Work item — Scan the data below and give the number of lines that include the word "Wijk", with no other words.

Information given —
== Segment start ==
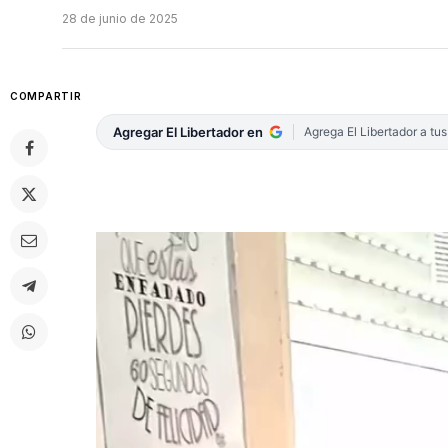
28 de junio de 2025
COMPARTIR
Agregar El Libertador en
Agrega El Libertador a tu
== Segment end ==
== Segment start ==
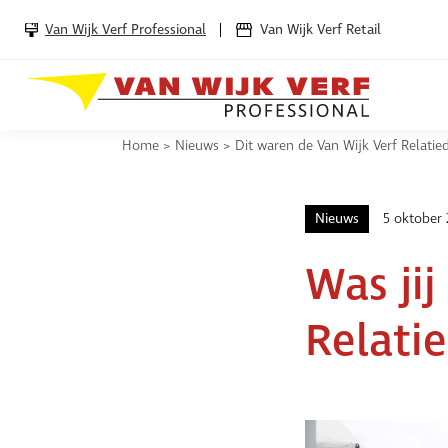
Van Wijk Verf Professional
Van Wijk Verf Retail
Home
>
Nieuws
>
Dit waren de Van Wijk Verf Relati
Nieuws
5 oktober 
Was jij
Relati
== Segment end ==
== Segment start ==
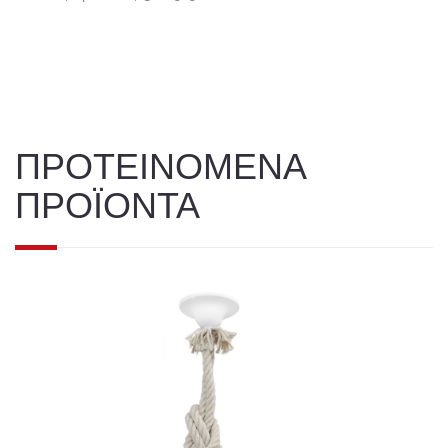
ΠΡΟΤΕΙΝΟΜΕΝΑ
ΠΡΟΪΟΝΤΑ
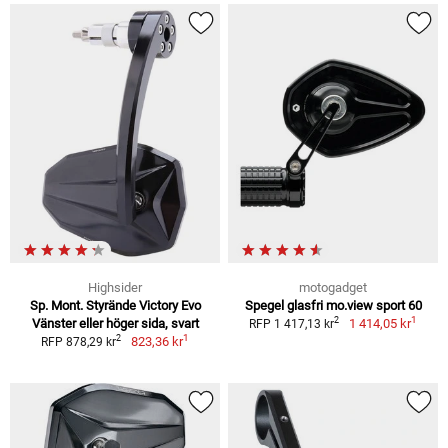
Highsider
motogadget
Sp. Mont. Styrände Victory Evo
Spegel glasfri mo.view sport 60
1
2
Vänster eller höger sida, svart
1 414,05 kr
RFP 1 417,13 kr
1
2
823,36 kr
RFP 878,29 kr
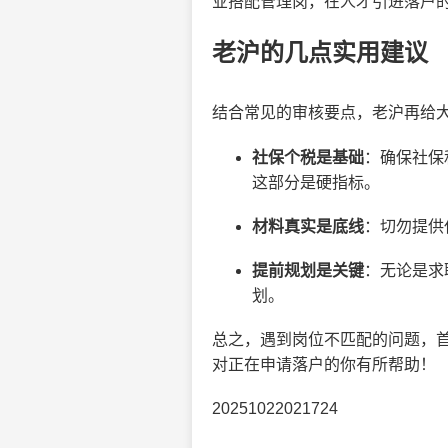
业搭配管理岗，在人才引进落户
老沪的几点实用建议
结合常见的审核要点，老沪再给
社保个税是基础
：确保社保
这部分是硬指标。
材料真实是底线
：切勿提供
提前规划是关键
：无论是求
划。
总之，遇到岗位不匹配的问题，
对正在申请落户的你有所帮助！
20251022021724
== Segment end ==
Response — 3